Numerous willies, Dick Whittington, hazelnut butter and Stevie Nicks
Abundance: Wednesday 21 February 2024
I should trust the forecast. The sheets that are currently turning clockwise in the drier should be pegged to the line that hangs between the fence and the greenhouse. Today’s warm wind feels two months early and is perfect for ruffling bed linen; instead, it is invisibly up to something wonderful.
In the top corner of the garden, the hazel - recently the subject of my wife’s enthusiastic chopping for pea and bean poles - is hanging its lamb’s tail catkins; the plant waving its many willies at anyone who cares to look.
Those pale, male tassels may contain as many as three hundred flowers.
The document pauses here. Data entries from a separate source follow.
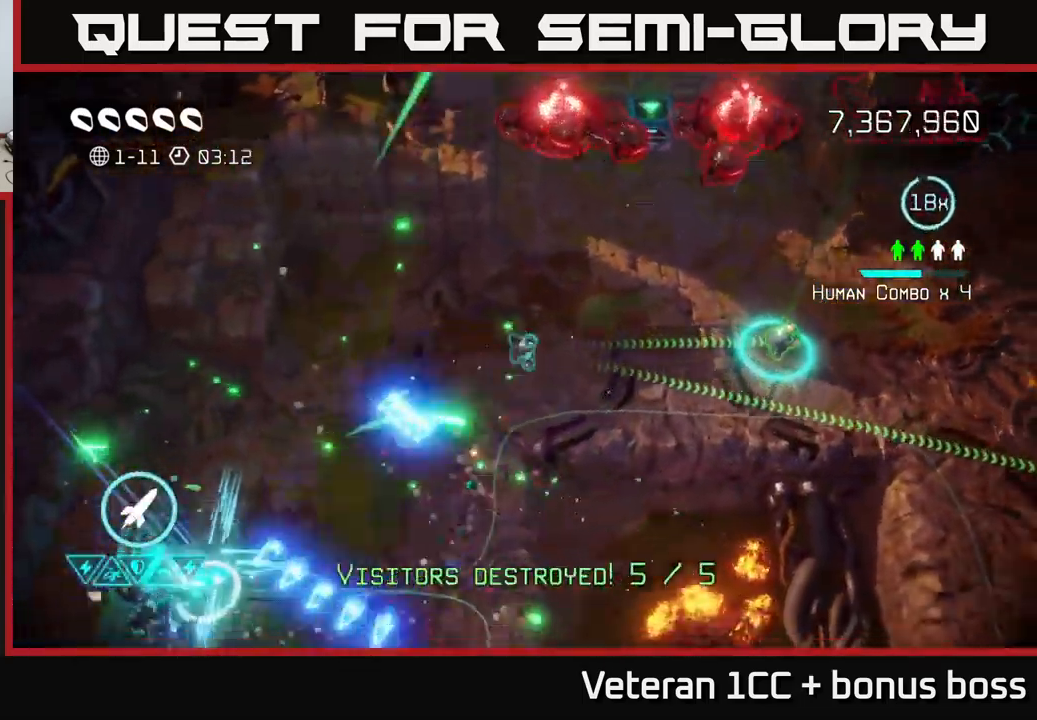
{"buttons": [], "left_stick": "left", "right_stick": "right", "events": [[17, "right_stick", "up-right"], [284, "right_stick", "right"], [300, "left_stick", "right"], [450, "left_stick", "left"]]}
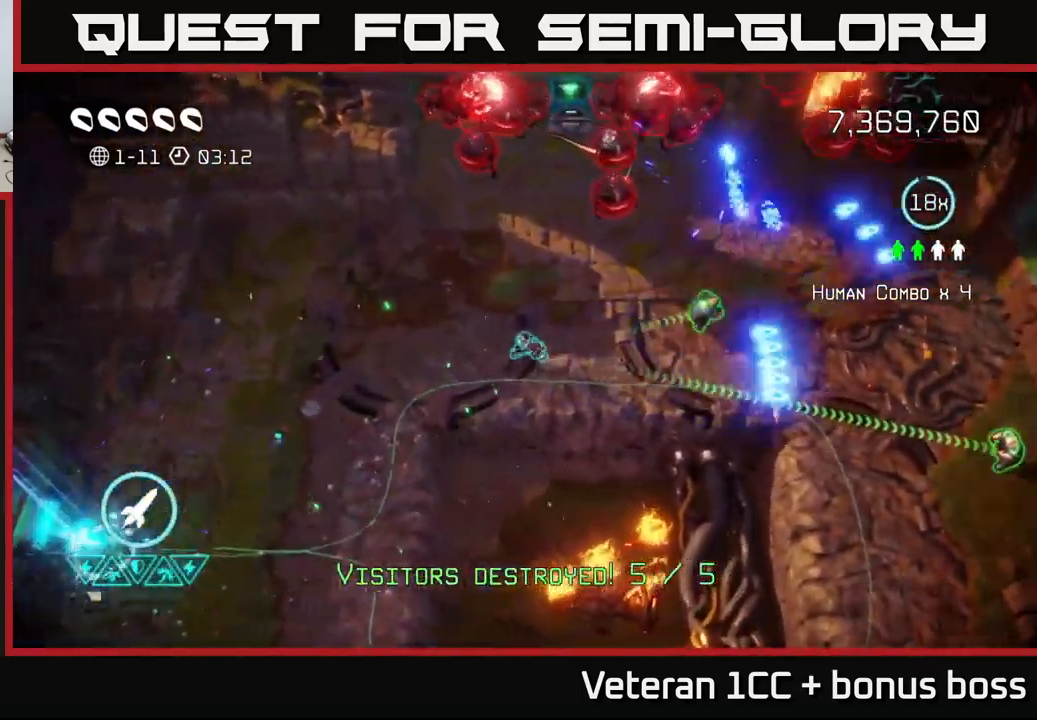
{"buttons": [], "left_stick": "down-left", "right_stick": "up-right", "events": [[150, "right_stick", "up-right"], [234, "left_stick", "down-left"]]}
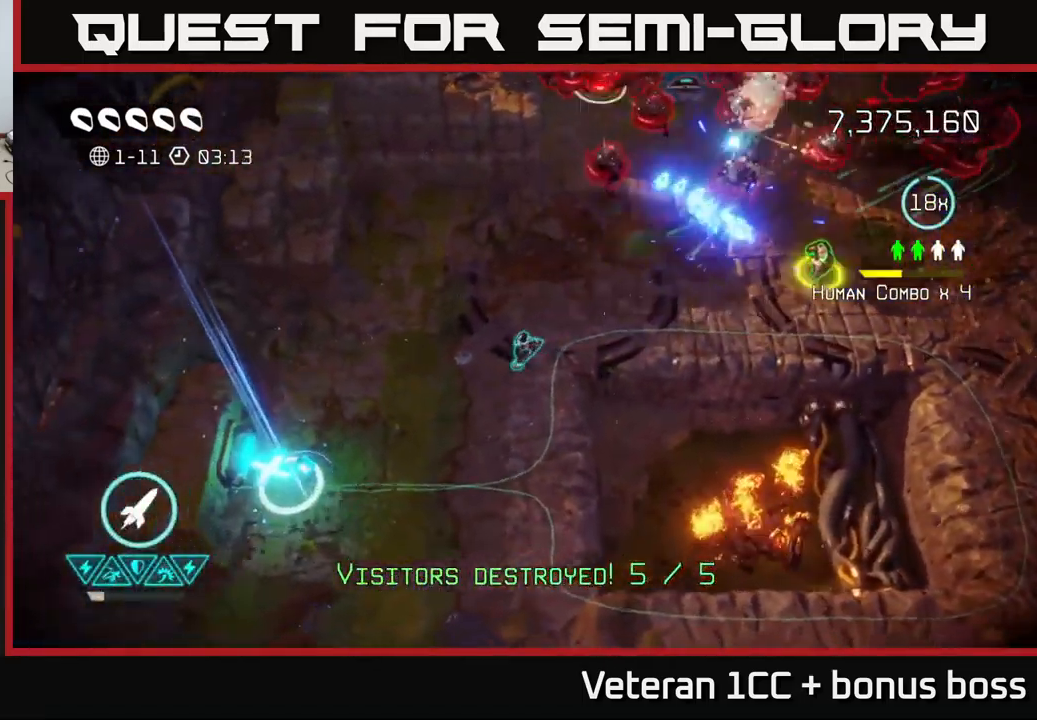
{"buttons": [], "left_stick": "down-left", "right_stick": "up-right", "events": []}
The scales you can see cover four pairs of stamens: when the time is right, the scales lift, the stamens split, and pollen is released.
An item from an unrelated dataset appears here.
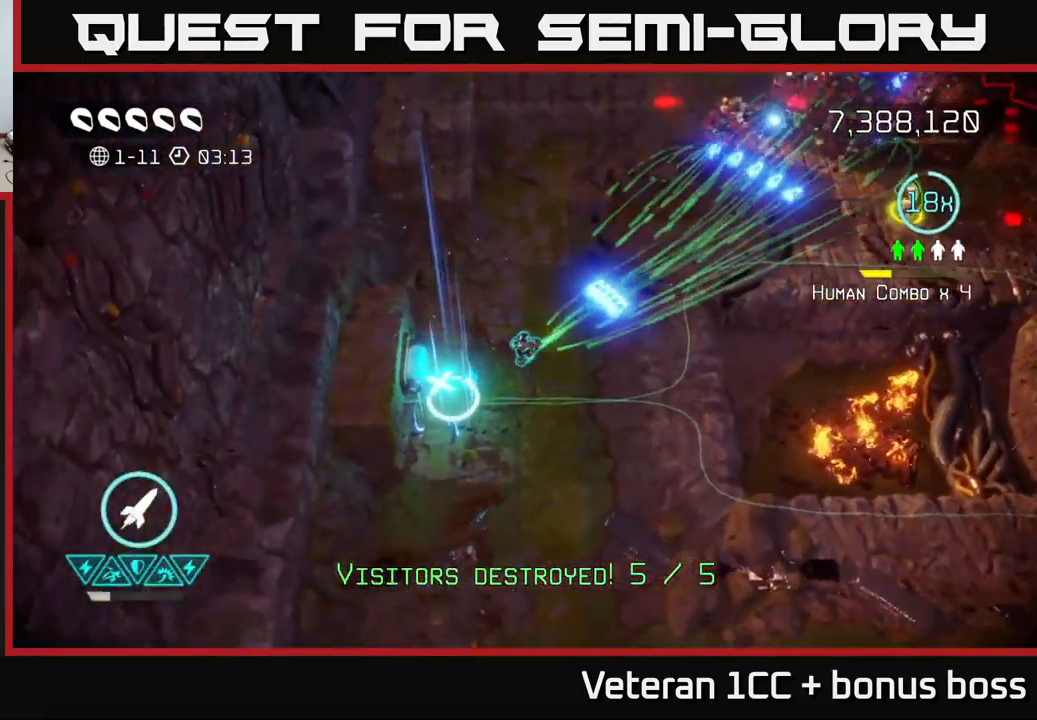
{"buttons": ["L2"], "left_stick": "up-right", "right_stick": "right", "events": [[134, "L2", "down"], [134, "left_stick", "up-right"], [300, "L2", "up"], [334, "right_stick", "right"], [484, "L2", "down"]]}
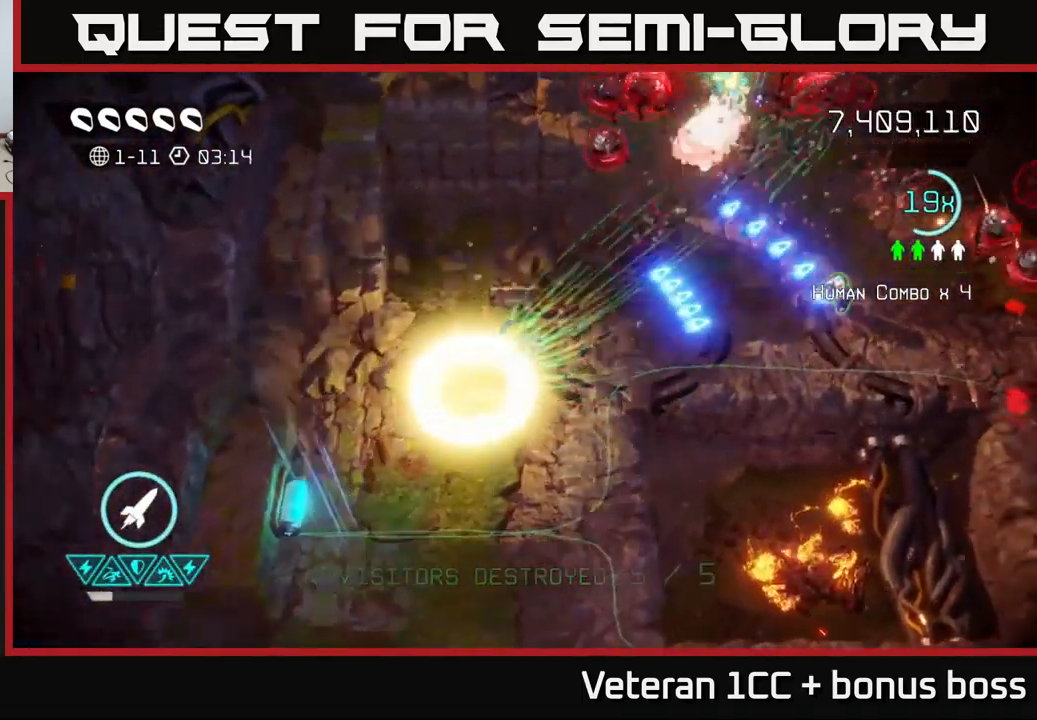
{"buttons": [], "left_stick": "right", "right_stick": "right", "events": [[17, "left_stick", "right"], [134, "L2", "up"], [334, "L2", "down"], [484, "L2", "up"]]}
Hazels carry female flowers separately and with much less fuss and palaver. Look up the branch a little and you might see small female buds, with their flourish of crimson. A bud might contain up to four flowers, each of which has four tiny, pink-red stigmas ready to receive pollen1.
When the pollen is released, you have to hope that the female flowers have pushed their stigmas into the light - and equally importantly - that there is a light breeze to carry the pollen to them.
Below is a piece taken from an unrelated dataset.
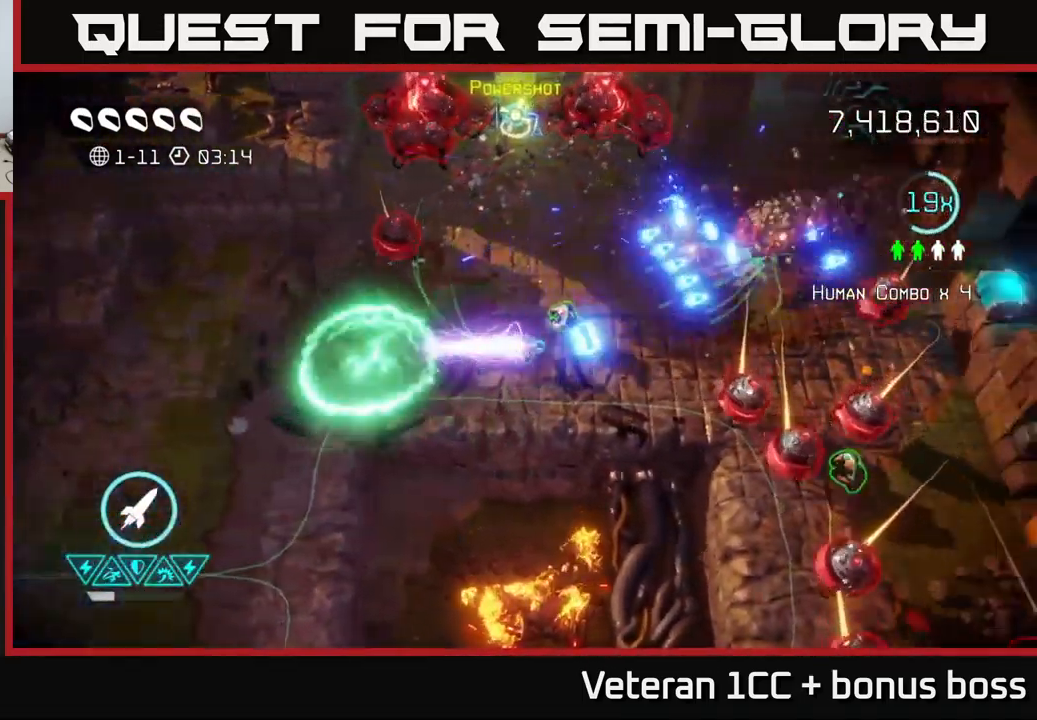
{"buttons": [], "left_stick": "right", "right_stick": "down", "events": [[50, "right_stick", "down-right"], [234, "right_stick", "down"]]}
Every time pollen reaches a flower, you get one nut; for each female bud, a cluster of perhaps four nuts.
Despite carrying male and female flowers, a hazel is self-sterile; it needs a partner. Luckily the old hedge behind the greenhouse, jammed with a few interesting species, delivers. Or at least it does if there’s a breeze of just the right intensity and direction. A breeze like today’s.